Am I deluding myself because I'm stoned all the time? Honestly, that's my first thought. But things really are going that well. I can tell because I still get upset by things, I still do have days where I cry about my thesis or whatever, but I tend to move on from those moments pretty quickly. But those are the times that I smoke the most, or when I'll break my will and smoke at a weird time of day. It's just something I feel is helping me right now. Should I feel wrong for this? Weak? I do have moments when I'm reminded that I smoke way too much, and I feel guilty. But there's nothing driving me to quit; honestly, I haven't even tried. It could be the easiest thing ever, and this crisis could be unnecessary, but other than some vague concerns about my health and the future, and a bit about how my parents would feel if they ever found out, I'm not overly interested in stopping right now. Cutting down, definitely, and I've been working on that recently. It's not like I plan to do this forever -- once I graduate, I'm moving, possibly to another country where this sort of reckless behavior wouldn't be tolerated. So I'm just hanging on to it for the time being.

I guess my question is: Is that OK? I feel all right. Better than all right. Is that enough? I mean, presuming I don't care about the possible heath side effects (I'm a smoker anyways, so I clearly have an abusive relationship with my body) -- that isn't my issue. I'm concerned about the dependence. I've been considering talking to a counselor at school, but it just seems so silly when things are going so well, overall. So, I thought I'd ask you.

School Toker

Dear School Toker,

I do have a soft spot for addicts, don't I? But is it so apparent that you would say, "Understandably so"? Do I exude the aroma?

I guess I do. I'll always want to go out behind the library and smoke some weed. But it just stopped working for me. I couldn't "maintain." Plus it was all tied together: If I smoke pot, I need a beer. If I have a beer, I need a cigarette. It's all tied together. I had to quit.

I do admire people who could make it all the way through college and graduate school stoned!
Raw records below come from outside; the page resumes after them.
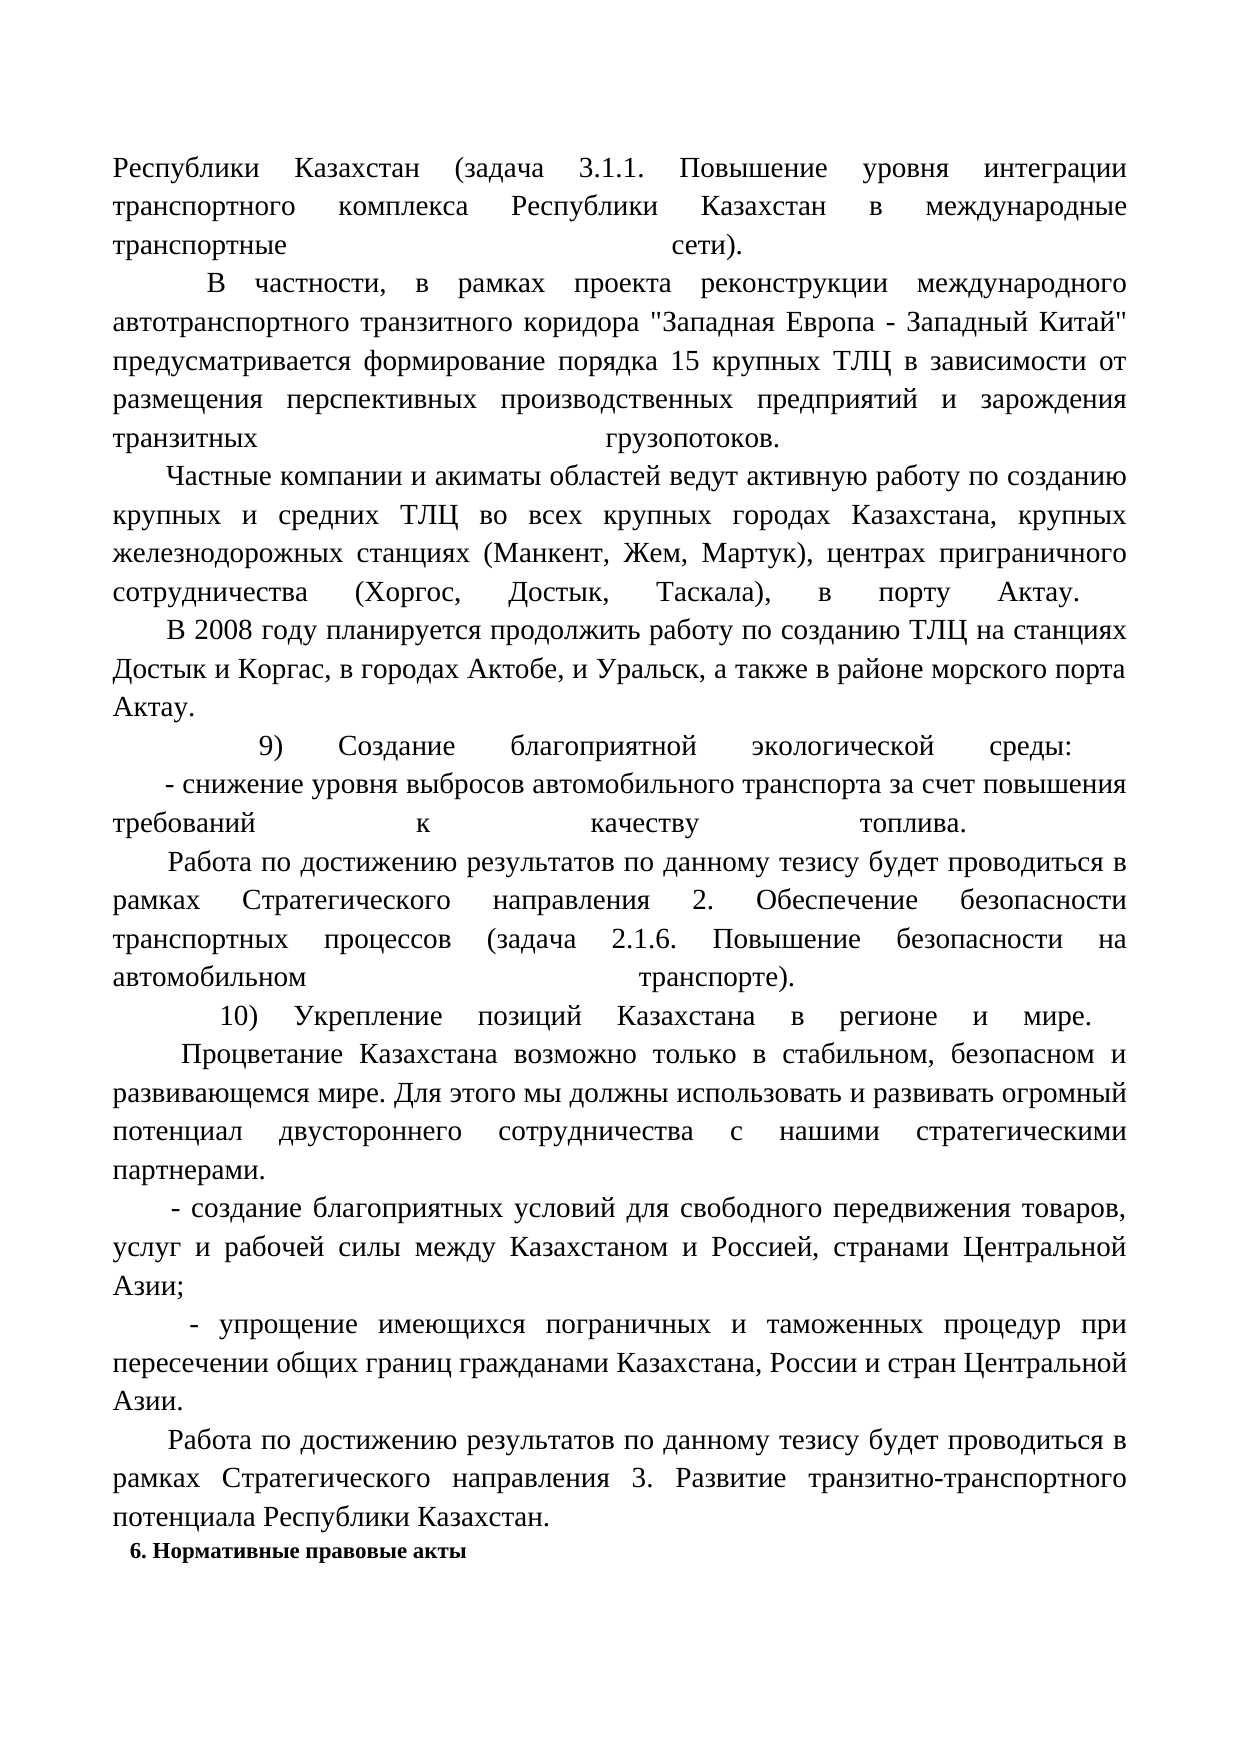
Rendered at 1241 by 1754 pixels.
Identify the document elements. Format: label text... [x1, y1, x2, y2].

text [112, 150, 1128, 1532]
text 6. Нормативные правовые акты [112, 1537, 1128, 1564]
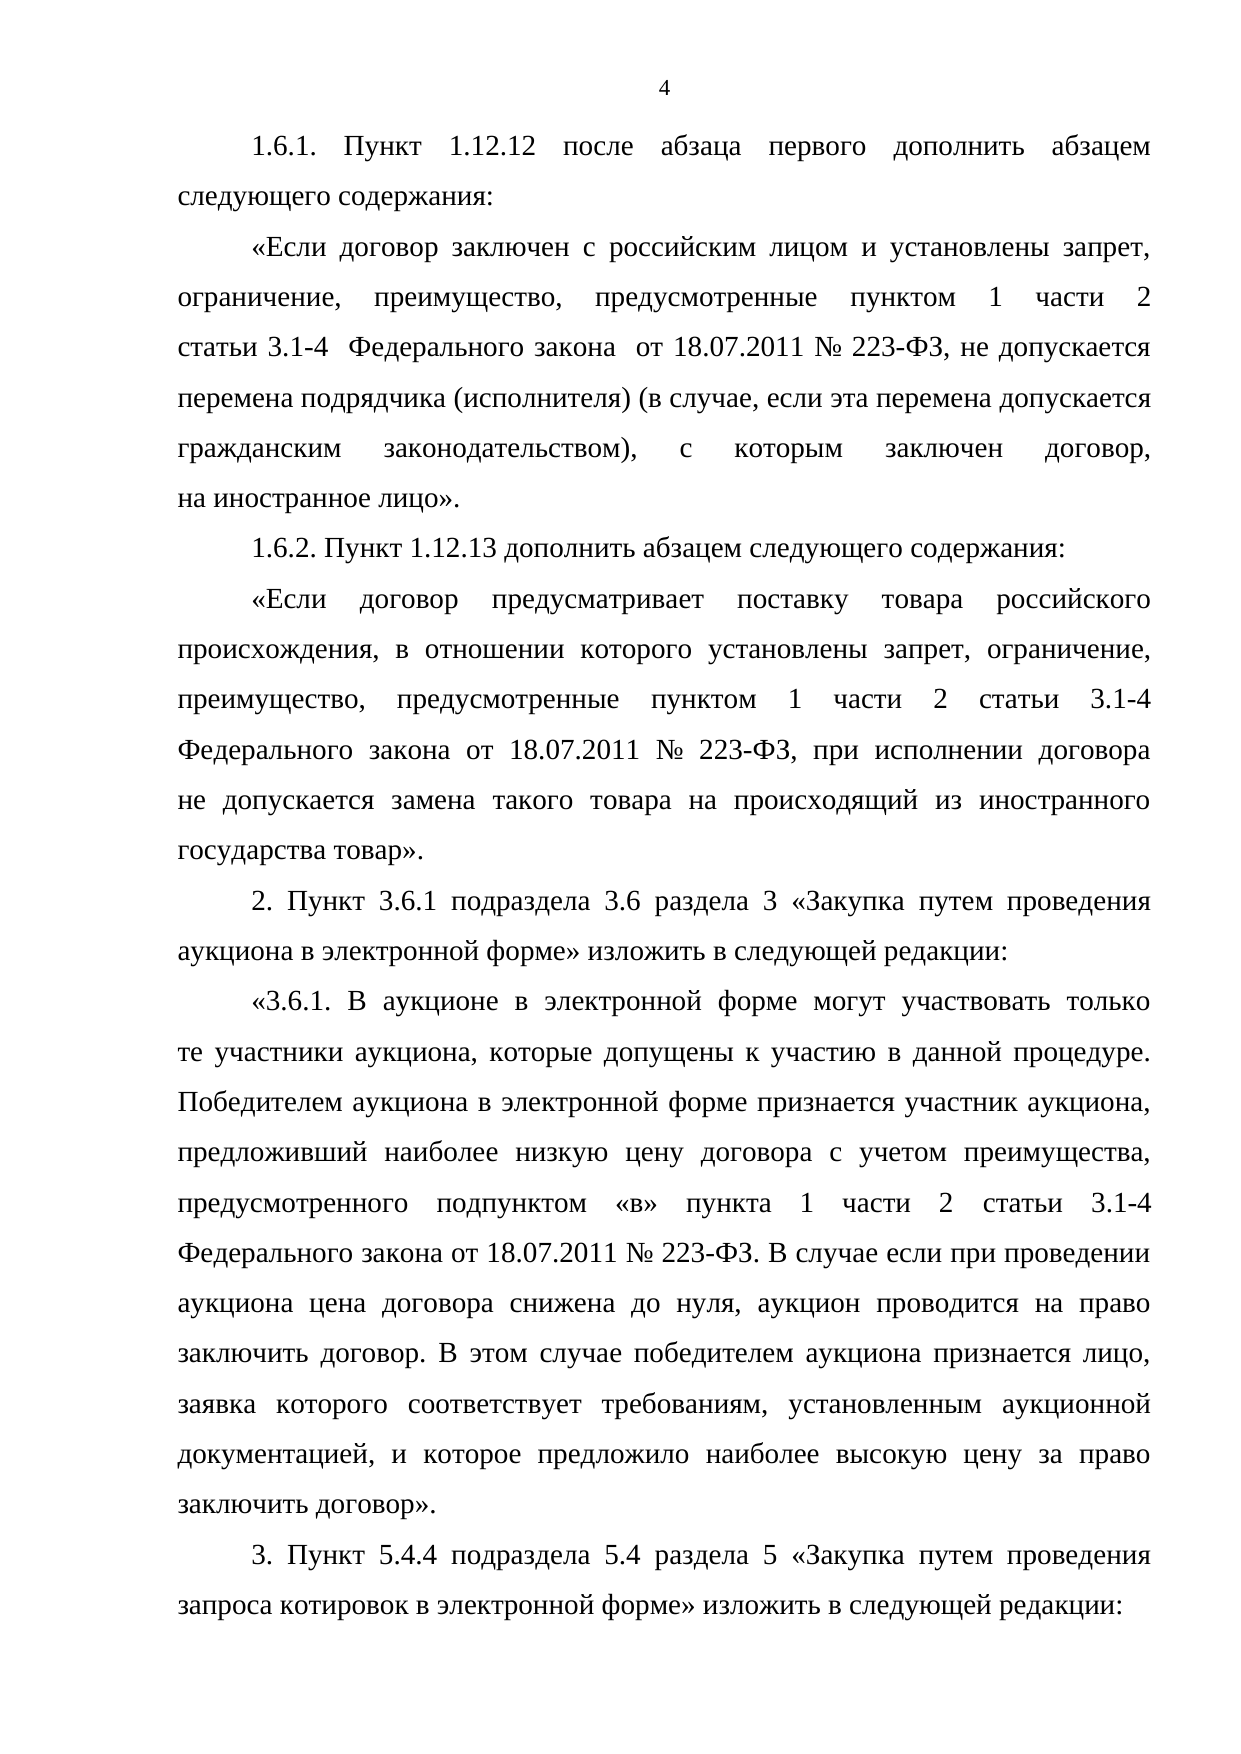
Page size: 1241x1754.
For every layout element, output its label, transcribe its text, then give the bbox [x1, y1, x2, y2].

text 1.6.1. Пункт 1.12.12 после абзаца первого дополнить абзацем следующего содержания: [177, 128, 1152, 212]
text 1.6.2. Пункт 1.12.13 дополнить абзацем следующего содержания: [177, 531, 1152, 564]
text «Если договор предусматривает поставку товара российского происхождения, в отношении которого установлены запрет, ограничение, преимущество, предусмотренные пунктом 1 части 2 статьи 3.1-4 Федерального закона от 18.07.2011 № 223-ФЗ, при исполнении договора не допускается замена такого товара на происходящий из иностранного государства товар». [177, 581, 1152, 866]
text 2. Пункт 3.6.1 подраздела 3.6 раздела 3 «Закупка путем проведения аукциона в электронной форме» изложить в следующей редакции: [177, 883, 1152, 967]
text 3. Пункт 5.4.4 подраздела 5.4 раздела 5 «Закупка путем проведения запроса котировок в электронной форме» изложить в следующей редакции: [177, 1537, 1152, 1621]
text «3.6.1. В аукционе в электронной форме могут участвовать только те участники аукциона, которые допущены к участию в данной процедуре. Победителем аукциона в электронной форме признается участник аукциона, предложивший наиболее низкую цену договора с учетом преимущества, предусмотренного подпунктом «в» пункта 1 части 2 статьи 3.1-4 Федерального закона от 18.07.2011 № 223-ФЗ. В случае если при проведении аукциона цена договора снижена до нуля, аукцион проводится на право заключить договор. В этом случае победителем аукциона признается лицо, заявка которого соответствует требованиям, установленным аукционной документацией, и которое предложило наиболее высокую цену за право заключить договор». [177, 983, 1152, 1520]
text «Если договор заключен с российским лицом и установлены запрет, ограничение, преимущество, предусмотренные пунктом 1 части 2 статьи 3.1-4 Федерального закона от 18.07.2011 № 223-ФЗ, не допускается перемена подрядчика (исполнителя) (в случае, если эта перемена допускается гражданским законодательством), с которым заключен договор, на иностранное лицо». [177, 229, 1152, 514]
But it does seem to catch up with you.

One reason is that while it is one way to handle stress, it's often not the best way to handle stress. When you get high, you're handling the immediate stress, but you're not dealing with what's causing the stress.

That might be OK if it was a one-time event. Say you nearly get hit by a car. You could smoke a joint and say, Wow, I feel better now, thanks, do you have any oranges?

But a lot of stress comes from ongoing situations. Say you have a court date.

Court is the worst place to be stoned -- except for funerals. Court is bad and pot makes it worse. You know how the taste of an orange or Milky Way bar is magnified by the high? So the unpleasantness of lawyers and judges is magnified by the high. It is a thing to be avoided.

So once you get stoned you stand a good chance of blowing off your court date.

It is axiomatic that the blowing off of a court date leads to stress increases.

So here is an idea. Diversify. Don't get all hung up on the idea that you have to stop smoking pot. Instead, start gathering stress-reducing techniques that you can use in cases where getting stoned won't do. What you need is a repertoire.

Branch out. Do some research. Look into meditation. Meditation can relax you quickly, make your mind feel refreshed, help you focus. In fact, I'm going to go meditate for five minutes right now.

OK, I'm back. I'm not stoned. My mouth isn't dry. But the world looks a little brighter. I just meditated for five minutes. If I have to appear in court, I think I can do it. Not that I have any warrants. Not that I am the kind of person who would have warrants. I'm just saying, if.

Build other stress-reducing things into your life. Yoga is good. Breathing is good. A few deep breaths can work wonders. There are many stress-reducing techniques. Build a repertoire.

Then, once you have some other tools to use for stress reduction, maybe you will want to look at your marijuana dependence. You could start by substituting other methods and see if it doesn't balance out a little.

One more thing. Concerning marijuana and funerals. These are words to live by: Never get high before a funeral.